Die EU-Kommission hat am Mittwoch erwartungsgemäß ein Vertragsverletzungsverfahren gegen Ungarn eingeleitet. Dabei geht es um zwei Bereiche: Einerseits um das umstrittene Hochschulgesetz und zum anderen um den Fragebogen Ungarns betreffend "Stoppt Brüssel". Der Vizepräsident der EU-Kommission, Valdis Dombrovskis, erklärte dazu, beim Fragebogen seien "einige Angaben entweder falsch oder irreführend".

Deshalb sei es der Kommission darum gegangen, "das zu berichtigen und Antworten zu geben". Es müssten "einige Fehler korrigiert" werden. Konkret geht es in beiden Fällen um ein Mahnschreiben an Ungarn, doch sei dies der "erste Schritt" in einem Vertragsverletzungsverfahren.

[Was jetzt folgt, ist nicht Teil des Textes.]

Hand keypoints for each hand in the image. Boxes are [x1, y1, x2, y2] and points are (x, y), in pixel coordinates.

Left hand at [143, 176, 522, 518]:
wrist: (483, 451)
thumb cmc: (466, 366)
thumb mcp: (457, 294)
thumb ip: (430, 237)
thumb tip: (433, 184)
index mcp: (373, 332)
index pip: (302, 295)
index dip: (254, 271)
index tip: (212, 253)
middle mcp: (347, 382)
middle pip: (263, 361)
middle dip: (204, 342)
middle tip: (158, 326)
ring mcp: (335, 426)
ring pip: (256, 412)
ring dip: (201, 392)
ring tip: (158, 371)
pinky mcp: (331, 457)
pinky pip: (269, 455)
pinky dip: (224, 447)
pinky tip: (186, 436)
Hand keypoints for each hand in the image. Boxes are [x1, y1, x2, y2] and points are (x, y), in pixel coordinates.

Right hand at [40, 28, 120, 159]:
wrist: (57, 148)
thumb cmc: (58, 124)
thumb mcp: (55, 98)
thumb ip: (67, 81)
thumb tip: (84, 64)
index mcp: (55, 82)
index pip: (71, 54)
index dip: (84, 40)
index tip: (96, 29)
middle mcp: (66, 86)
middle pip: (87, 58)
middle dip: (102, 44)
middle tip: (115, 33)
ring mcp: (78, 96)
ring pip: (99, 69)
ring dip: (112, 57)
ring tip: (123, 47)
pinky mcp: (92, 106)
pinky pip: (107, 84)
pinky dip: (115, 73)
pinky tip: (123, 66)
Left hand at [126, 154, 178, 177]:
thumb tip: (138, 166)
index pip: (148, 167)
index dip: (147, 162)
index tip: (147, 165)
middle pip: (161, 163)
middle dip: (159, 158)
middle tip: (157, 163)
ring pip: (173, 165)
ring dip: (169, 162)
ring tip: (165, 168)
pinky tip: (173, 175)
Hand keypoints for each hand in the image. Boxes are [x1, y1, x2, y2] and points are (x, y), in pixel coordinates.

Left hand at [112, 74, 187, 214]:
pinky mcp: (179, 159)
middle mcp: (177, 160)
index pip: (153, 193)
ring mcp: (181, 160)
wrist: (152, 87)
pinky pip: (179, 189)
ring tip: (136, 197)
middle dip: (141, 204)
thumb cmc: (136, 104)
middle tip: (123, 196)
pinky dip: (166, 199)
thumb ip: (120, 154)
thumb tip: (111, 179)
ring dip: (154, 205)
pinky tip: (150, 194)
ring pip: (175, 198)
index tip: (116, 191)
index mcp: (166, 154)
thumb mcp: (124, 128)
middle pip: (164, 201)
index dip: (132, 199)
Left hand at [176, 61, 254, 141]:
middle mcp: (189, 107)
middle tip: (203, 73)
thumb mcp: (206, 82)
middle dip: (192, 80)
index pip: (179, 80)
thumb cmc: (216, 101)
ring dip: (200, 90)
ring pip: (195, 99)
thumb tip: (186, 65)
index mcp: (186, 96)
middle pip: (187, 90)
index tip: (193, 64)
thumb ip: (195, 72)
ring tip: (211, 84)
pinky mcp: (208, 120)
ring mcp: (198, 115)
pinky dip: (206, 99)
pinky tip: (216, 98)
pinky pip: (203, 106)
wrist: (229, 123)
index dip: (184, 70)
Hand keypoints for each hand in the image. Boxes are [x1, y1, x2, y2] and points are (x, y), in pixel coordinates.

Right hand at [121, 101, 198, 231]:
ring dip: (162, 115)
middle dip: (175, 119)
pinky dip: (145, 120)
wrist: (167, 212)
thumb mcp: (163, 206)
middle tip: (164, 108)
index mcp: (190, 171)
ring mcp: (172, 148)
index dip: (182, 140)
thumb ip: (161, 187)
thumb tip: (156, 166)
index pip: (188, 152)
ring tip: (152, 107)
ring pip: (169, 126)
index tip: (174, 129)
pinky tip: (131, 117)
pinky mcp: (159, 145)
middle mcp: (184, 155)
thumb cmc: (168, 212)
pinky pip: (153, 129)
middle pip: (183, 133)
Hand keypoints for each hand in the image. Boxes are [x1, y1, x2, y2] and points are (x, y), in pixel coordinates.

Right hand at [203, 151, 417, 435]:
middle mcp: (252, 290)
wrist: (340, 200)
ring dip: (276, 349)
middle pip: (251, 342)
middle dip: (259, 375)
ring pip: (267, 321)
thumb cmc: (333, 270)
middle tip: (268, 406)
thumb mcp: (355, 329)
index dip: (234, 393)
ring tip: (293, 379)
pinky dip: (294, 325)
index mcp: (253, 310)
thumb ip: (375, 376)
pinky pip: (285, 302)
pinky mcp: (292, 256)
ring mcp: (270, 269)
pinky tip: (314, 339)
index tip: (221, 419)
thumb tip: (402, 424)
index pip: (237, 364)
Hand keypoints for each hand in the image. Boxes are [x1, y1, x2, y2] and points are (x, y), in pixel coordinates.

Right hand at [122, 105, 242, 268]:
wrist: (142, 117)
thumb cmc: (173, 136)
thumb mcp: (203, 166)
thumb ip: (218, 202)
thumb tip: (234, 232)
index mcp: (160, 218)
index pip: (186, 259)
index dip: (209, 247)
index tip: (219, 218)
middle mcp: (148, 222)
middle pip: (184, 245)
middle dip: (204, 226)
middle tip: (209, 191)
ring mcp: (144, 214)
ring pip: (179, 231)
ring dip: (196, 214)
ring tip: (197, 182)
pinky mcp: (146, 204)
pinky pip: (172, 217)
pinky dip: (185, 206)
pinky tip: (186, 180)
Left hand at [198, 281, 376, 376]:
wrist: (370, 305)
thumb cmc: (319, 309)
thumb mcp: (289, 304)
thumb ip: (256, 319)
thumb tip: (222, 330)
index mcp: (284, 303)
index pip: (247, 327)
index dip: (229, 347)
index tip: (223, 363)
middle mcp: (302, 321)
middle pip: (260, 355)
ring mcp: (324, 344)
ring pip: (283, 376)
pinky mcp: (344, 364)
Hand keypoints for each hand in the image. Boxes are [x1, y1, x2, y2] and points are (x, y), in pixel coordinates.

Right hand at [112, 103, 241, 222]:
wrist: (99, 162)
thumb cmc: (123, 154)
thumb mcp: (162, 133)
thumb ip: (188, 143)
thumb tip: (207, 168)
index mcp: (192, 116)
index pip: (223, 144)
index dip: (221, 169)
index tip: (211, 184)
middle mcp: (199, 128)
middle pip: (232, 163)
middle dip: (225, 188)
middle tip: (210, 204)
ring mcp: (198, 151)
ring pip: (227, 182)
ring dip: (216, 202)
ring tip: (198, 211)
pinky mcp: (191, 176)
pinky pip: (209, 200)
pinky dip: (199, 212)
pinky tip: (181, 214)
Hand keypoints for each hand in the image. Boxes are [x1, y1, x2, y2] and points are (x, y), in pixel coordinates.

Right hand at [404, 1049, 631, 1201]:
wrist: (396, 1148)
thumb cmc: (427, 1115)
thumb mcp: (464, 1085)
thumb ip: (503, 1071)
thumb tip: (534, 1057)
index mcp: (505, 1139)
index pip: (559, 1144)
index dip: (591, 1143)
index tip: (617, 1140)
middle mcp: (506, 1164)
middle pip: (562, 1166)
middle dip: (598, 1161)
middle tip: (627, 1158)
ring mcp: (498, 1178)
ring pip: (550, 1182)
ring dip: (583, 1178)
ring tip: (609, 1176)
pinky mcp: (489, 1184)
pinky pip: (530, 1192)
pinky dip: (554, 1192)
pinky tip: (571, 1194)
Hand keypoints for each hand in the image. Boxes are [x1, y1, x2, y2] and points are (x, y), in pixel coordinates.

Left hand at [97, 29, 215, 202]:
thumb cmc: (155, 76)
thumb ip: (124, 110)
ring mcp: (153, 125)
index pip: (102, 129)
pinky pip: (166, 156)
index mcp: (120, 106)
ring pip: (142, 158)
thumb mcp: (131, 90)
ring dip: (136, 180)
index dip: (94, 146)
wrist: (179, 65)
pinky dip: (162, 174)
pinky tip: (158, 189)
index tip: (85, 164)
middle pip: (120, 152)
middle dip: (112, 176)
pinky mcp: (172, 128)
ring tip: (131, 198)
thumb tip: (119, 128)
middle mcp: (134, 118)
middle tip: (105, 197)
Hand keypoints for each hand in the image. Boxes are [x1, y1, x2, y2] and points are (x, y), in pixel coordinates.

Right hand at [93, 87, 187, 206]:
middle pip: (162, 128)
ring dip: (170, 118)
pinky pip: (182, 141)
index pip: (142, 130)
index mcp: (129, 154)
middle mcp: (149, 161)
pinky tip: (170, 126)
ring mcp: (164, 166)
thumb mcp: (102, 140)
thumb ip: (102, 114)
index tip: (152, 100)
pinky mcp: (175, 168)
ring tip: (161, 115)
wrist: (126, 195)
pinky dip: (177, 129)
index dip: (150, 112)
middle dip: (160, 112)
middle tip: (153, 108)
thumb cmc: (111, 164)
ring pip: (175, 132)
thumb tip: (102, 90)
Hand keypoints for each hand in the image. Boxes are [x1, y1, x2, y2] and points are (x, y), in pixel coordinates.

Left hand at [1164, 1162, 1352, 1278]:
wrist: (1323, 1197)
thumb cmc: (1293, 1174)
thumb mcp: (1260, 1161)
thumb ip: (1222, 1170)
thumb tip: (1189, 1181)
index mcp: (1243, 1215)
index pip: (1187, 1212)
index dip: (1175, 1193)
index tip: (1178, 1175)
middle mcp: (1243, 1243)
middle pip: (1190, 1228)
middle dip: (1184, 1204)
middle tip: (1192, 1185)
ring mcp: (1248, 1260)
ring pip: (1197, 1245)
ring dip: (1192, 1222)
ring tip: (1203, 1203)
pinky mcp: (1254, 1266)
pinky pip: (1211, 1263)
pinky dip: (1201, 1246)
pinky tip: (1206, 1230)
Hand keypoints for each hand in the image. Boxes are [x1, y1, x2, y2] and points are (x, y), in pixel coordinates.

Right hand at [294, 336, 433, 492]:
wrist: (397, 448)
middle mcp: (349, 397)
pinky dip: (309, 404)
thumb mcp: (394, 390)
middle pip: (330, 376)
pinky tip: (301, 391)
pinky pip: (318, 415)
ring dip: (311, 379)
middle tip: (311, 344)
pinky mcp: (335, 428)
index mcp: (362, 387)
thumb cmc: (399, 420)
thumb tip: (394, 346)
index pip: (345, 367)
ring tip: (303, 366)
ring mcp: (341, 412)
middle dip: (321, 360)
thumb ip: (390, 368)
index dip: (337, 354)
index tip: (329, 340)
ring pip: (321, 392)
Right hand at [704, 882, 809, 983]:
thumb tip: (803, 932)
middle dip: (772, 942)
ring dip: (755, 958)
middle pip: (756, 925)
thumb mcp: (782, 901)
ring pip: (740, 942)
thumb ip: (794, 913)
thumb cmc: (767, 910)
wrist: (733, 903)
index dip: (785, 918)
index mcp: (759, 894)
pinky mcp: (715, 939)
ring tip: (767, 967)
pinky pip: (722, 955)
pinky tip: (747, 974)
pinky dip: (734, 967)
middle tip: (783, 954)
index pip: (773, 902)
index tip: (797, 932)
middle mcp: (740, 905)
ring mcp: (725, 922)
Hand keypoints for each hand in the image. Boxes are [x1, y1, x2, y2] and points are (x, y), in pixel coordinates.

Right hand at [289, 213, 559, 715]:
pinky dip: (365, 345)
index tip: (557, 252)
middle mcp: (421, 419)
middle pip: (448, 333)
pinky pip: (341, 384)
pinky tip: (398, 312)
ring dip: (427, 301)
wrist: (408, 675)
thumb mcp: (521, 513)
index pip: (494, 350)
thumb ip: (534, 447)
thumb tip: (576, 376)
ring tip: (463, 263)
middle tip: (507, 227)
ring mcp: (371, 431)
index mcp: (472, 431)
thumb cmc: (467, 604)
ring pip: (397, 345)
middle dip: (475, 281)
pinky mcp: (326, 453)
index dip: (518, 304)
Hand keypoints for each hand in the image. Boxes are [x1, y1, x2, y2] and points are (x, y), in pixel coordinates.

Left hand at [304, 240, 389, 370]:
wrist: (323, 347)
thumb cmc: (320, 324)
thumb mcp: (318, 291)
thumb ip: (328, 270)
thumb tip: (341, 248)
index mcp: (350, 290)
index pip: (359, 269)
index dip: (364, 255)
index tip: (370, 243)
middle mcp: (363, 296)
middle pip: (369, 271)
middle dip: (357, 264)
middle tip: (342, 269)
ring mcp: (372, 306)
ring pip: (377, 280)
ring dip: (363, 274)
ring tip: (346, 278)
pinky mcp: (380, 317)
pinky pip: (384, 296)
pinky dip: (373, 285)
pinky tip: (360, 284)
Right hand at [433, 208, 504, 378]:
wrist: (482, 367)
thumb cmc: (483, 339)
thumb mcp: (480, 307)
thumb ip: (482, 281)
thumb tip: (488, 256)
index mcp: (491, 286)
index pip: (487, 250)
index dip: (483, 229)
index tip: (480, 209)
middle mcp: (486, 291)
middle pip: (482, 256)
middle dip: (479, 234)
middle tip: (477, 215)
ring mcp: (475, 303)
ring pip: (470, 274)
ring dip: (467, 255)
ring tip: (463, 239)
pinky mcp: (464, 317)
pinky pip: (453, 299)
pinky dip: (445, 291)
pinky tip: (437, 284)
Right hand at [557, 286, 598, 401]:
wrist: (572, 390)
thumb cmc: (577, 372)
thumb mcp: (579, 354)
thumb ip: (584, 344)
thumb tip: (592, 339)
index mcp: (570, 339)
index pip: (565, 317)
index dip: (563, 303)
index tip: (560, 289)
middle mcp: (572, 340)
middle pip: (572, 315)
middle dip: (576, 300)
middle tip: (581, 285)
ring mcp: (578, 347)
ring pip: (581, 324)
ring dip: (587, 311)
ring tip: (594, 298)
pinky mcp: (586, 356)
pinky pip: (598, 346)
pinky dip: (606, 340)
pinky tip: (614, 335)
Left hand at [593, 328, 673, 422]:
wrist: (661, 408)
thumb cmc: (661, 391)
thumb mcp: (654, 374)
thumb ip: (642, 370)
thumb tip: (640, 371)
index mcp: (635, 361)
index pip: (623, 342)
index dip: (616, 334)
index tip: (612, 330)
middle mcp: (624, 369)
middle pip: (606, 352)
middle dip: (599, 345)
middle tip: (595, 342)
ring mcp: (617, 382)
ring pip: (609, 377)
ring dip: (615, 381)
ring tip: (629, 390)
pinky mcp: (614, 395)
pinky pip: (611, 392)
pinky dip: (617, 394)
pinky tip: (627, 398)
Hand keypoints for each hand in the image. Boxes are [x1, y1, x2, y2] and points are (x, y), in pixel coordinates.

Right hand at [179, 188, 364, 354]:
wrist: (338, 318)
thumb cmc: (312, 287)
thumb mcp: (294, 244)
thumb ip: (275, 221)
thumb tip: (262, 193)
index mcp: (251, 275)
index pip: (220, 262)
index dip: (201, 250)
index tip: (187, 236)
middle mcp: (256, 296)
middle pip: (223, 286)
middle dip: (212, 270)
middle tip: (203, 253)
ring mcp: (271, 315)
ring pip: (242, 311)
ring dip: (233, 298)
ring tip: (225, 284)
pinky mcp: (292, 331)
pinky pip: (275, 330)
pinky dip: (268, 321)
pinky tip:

Jedenfalls werde die Kommission "auch rechtlich tätig werden im Zusammenhang mit dem Hochschulgesetz". Außerdem stehe die Brüsseler Behörde "in Kontakt mit den ungarischen Behörden wegen anderer Probleme im Asylbereich". Hier verfolge die EU-Kommission "ganz genau den Entwurf des Asylgesetzes und der Registrierung von NGOs". Dombrovskis: "Auch da haben wir Probleme festgestellt".

Orban kritisiert "grundlose Anschuldigungen"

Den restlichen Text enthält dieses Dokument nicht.